Published: 15:56, 26 March 2020
| Updated: 15:58, 26 March 2020
Gravesham Council says it is doing what it can to protect housing maintenance staff – despite fears workers are being put at undue risk during the coronavirus outbreak.
Following the nationwide drive to limit social interaction, the council has reduced its repair service to cover only emergency work, but some staff remain worried that they do not have adequate protective equipment to cut the risk of exposure to the virus.
The father of one maintenance worker contacted Kent Online to say his son – also a father – had asked for hand sanitiser and protective clothing, but had been denied the request.
"I can't understand it," he said. "He's got children. They need protective clothing and hand gel. The state of some of these homes he's going into. The kids are coughing and spluttering – I'm not saying they've all got coronavirus, but when they're going into these homes everybody's there.

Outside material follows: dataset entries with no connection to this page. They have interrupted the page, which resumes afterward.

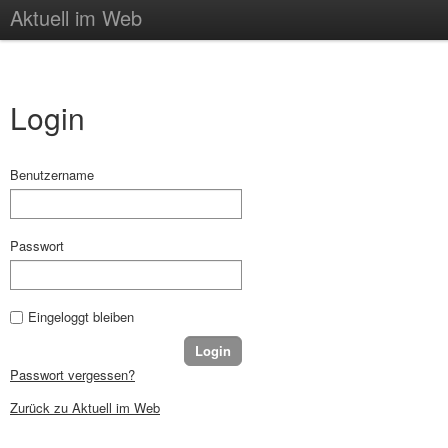
Aktuell im Web
Login
Benutzername
Passwort
Eingeloggt bleiben
Passwort vergessen?
Zurück zu Aktuell im Web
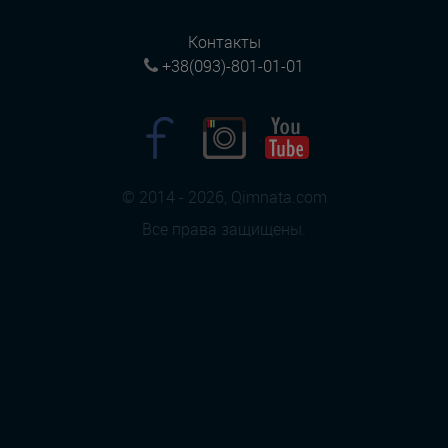
Контакты
+38(093)-801-01-01
© 2014 - 2026, Qimnata.com
Все права защищены.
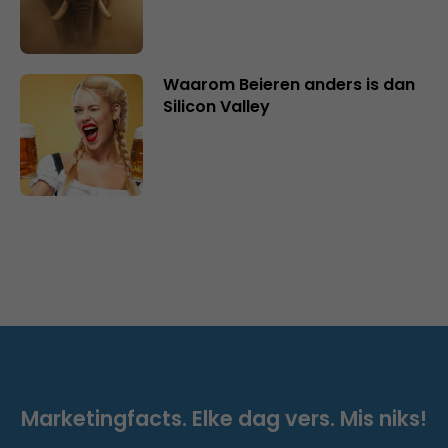
Waarom Beieren anders is dan
Silicon Valley
Marketingfacts. Elke dag vers. Mis niks!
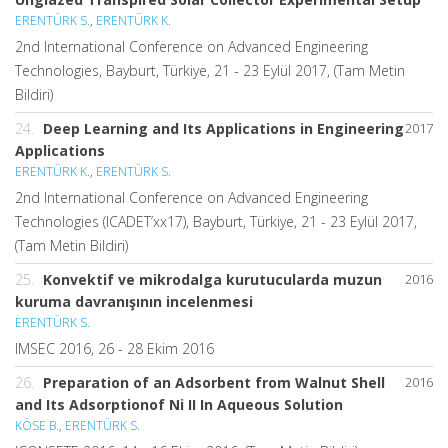
ERENTÜRK S.
,
ERENTÜRK K.
2nd International Conference on Advanced Engineering
Technologies, Bayburt, Türkiye, 21 - 23 Eylül 2017, (Tam Metin
Bildiri)
24.
Deep Learning and Its Applications in Engineering
2017
Applications
ERENTÜRK K.
,
ERENTÜRK S.
2nd International Conference on Advanced Engineering
Technologies (ICADET’xx17), Bayburt, Türkiye, 21 - 23 Eylül 2017,
(Tam Metin Bildiri)
25.
Konvektif ve mikrodalga kurutucularda muzun
2016
kuruma davranışının incelenmesi
ERENTÜRK S.
IMSEC 2016, 26 - 28 Ekim 2016
26.
Preparation of an Adsorbent from Walnut Shell
2016
and Its Adsorptionof Ni II In Aqueous Solution
KÖSE B.
,
ERENTÜRK S.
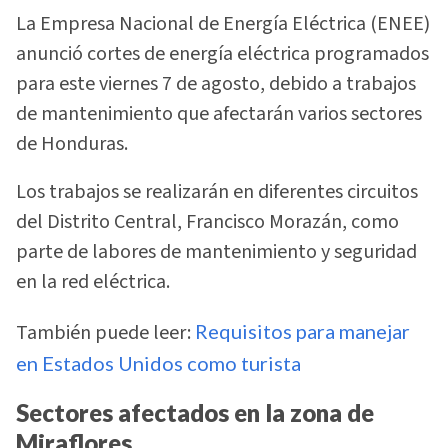
La Empresa Nacional de Energía Eléctrica (ENEE)
anunció cortes de energía eléctrica programados
para este viernes 7 de agosto, debido a trabajos
de mantenimiento que afectarán varios sectores
de Honduras.
Los trabajos se realizarán en diferentes circuitos
del Distrito Central, Francisco Morazán, como
parte de labores de mantenimiento y seguridad
en la red eléctrica.
También puede leer:
Requisitos para manejar
en Estados Unidos como turista
Sectores afectados en la zona de
Miraflores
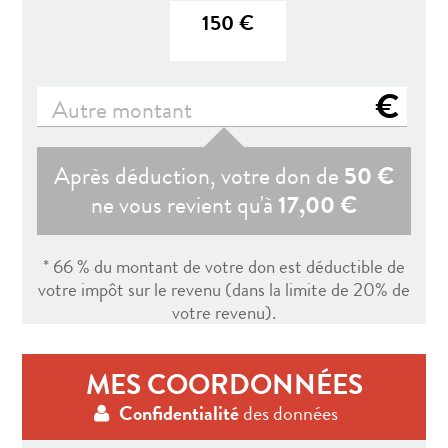
150 €
€
Après déduction, votre don de
50 €
ne vous revient qu'à
17,00 €
* 66 % du montant de votre don est déductible de
votre impôt sur le revenu (dans la limite de 20% de
votre revenu).
MES COORDONNÉES
Confidentialité
des données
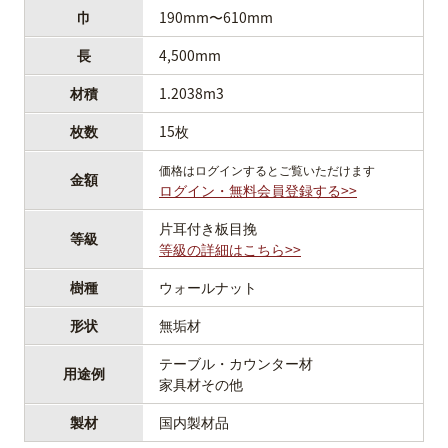
巾
190mm〜610mm
長
4,500mm
材積
1.2038m3
枚数
15枚
価格はログインするとご覧いただけます
金額
ログイン・無料会員登録する>>
片耳付き板目挽
等級
等級の詳細はこちら>>
樹種
ウォールナット
形状
無垢材
テーブル・カウンター材
用途例
家具材その他
製材
国内製材品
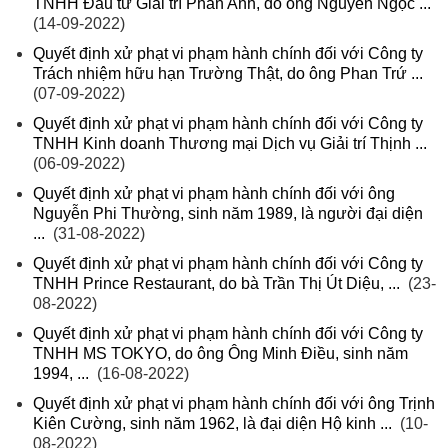
TNHH Đầu tư Giải trí Phan Anh, do ông Nguyễn Ngọc ...
(14-09-2022)
Quyết định xử phạt vi phạm hành chính đối với Công ty
Trách nhiệm hữu hạn Trường Thật, do ông Phan Trứ ...
(07-09-2022)
Quyết định xử phạt vi phạm hành chính đối với Công ty
TNHH Kinh doanh Thương mại Dịch vụ Giải trí Thịnh ...
(06-09-2022)
Quyết định xử phạt vi phạm hành chính đối với ông
Nguyễn Phi Thường, sinh năm 1989, là người đại diện
...
(31-08-2022)
Quyết định xử phạt vi phạm hành chính đối với Công ty
TNHH Prince Restaurant, do bà Trần Thị Út Diệu, ...
(23-
08-2022)
Quyết định xử phạt vi phạm hành chính đối với Công ty
TNHH MS TOKYO, do ông Ông Minh Điều, sinh năm
1994, ...
(16-08-2022)
Quyết định xử phạt vi phạm hành chính đối với ông Trịnh
Kiên Cường, sinh năm 1962, là đại diện Hộ kinh ...
(10-
08-2022)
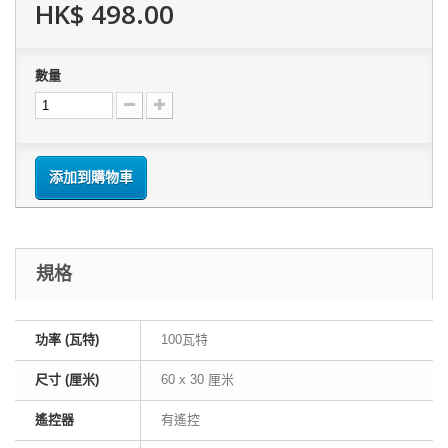
HK$ 498.00
數量
添加到購物車
規格
功率 (瓦特)
100瓦特
尺寸 (厘米)
60 x 30 厘米
遙控器
有遙控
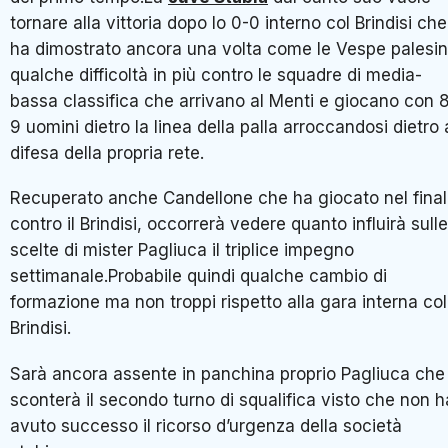
tornare alla vittoria dopo lo 0-0 interno col Brindisi che
ha dimostrato ancora una volta come le Vespe palesi
qualche difficoltà in più contro le squadre di media-
bassa classifica che arrivano al Menti e giocano con 
9 uomini dietro la linea della palla arroccandosi dietro 
difesa della propria rete.
Recuperato anche Candellone che ha giocato nel fina
contro il Brindisi, occorrerà vedere quanto influirà sulle
scelte di mister Pagliuca il triplice impegno
settimanale.Probabile quindi qualche cambio di
formazione ma non troppi rispetto alla gara interna col
Brindisi.
Sarà ancora assente in panchina proprio Pagliuca che
sconterà il secondo turno di squalifica visto che non h
avuto successo il ricorso d’urgenza della società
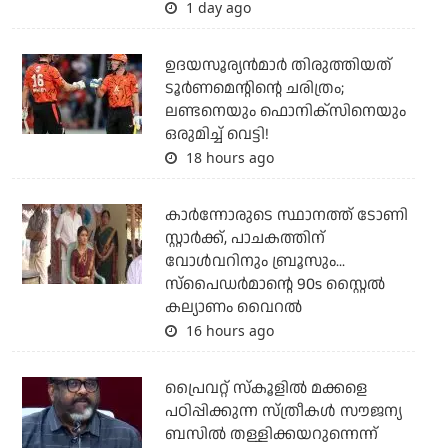
1 day ago
ഉദയസൂര്യന്‍മാര്‍ തിരുത്തിയത്
ടൂര്‍ണമെന്റിന്റെ ചരിത്രം;
ലണ്ടനെയും ഫൊനിക്‌സിനെയും
ഒരുമിച്ച് വെട്ടി!
18 hours ago
കാര്‍ന്നോരുടെ സ്ഥാനത്ത് ടോണി
സ്റ്റാര്‍ക്ക്, പാചകത്തിന്
വോള്‍വറിനും ബ്രൂസും...
സ്‌പൈഡര്‍മാന്റെ 90s സ്റ്റൈല്‍
കല്യാണം വൈറല്‍
16 hours ago
പ്രൈവറ്റ് സ്‌കൂളില്‍ മക്കളെ
പഠിപ്പിക്കുന്ന സ്ത്രീകള്‍ സൗജന്യ
ബസില്‍ തള്ളിക്കയറുന്നെന്ന്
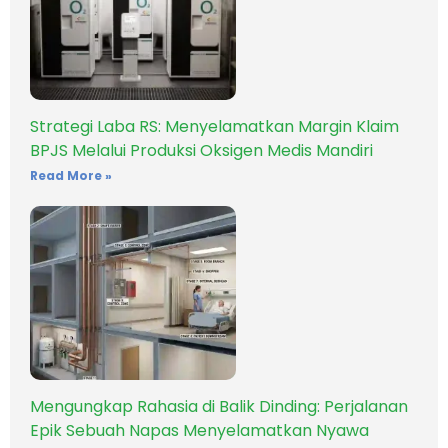
Strategi Laba RS: Menyelamatkan Margin Klaim
BPJS Melalui Produksi Oksigen Medis Mandiri
Read More »
Mengungkap Rahasia di Balik Dinding: Perjalanan
Epik Sebuah Napas Menyelamatkan Nyawa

"Someone from the council should phone ahead to ask if anyone has symptoms. They don't ask 'have you got children in the house, and can they stay in their room'.
"I believe the council has got the money to provide them with hand gel. They've got to ensure their employees are safe."
He believed managers were putting staff under undue pressure to carry on working, and that an attitude of denial was exacerbating the danger.
But Gravesham Council said the safety of staff was paramount and they had taken steps to improve saftey.
Nick Brown, Director of Housing & Operations at Gravesham Borough Council said: “The health and safety of our employees is always at the forefront of our thoughts, even more so in these difficult times.
“Despite Government guidance allowing repair and maintenance work to continue in people’s homes, to protect our workforce and our tenants as much as we can we are only carrying out emergency repair work on properties where the tenant’s health and safety, and/or the integrity of the building could be compromised if left unattended.
“We are also employing additional screening measures.
“When a tenant contacts the council to report an emergency repair, our call centre staff ask a series of questions to ensure that everyone in the household is fit and healthy, that our operative will have the ability to wash their hands on site, and that everyone in the household will stay two metres from the operative when they arrive.
“If they can confirm this, the member of staff attending the property will also complete a health and safety assessment prior to starting any work. This includes questions relating to Covid-19."
He said all members of staff had the freedom to make a decision on whether they felt safe entering a property, and that the workforce was provided with "essential PPE" (personal protective equipment) which included disposable gloves.
He added: “At the moment, masks are not required to enter a property where no one has, or is displaying symptoms of, Covid-19.
“We are working to source hand sanitiser, but quite rightly other services such as the NHS are being prioritised for the supplies available. However, protective gloves and hand washing are effective measures along with social distancing in trying to combat the spread of Covid-19.
“Although we have not yet had cause to, we do have measures in place to enable us to carry out emergency repair work where a household is in isolation due to symptoms or confirmed cases of Covid-19. These measures include the household isolating in a room within the house while the repair work is completed, and our operatives using protective equipment that is normally used for working with harmful materials.
“Our repairs and maintenance team have done a sterling job in continuing to provide a service to our tenants in such challenging and worrying times and we will continue to support them and give them guidance to ensure that continues in the safest way possible.”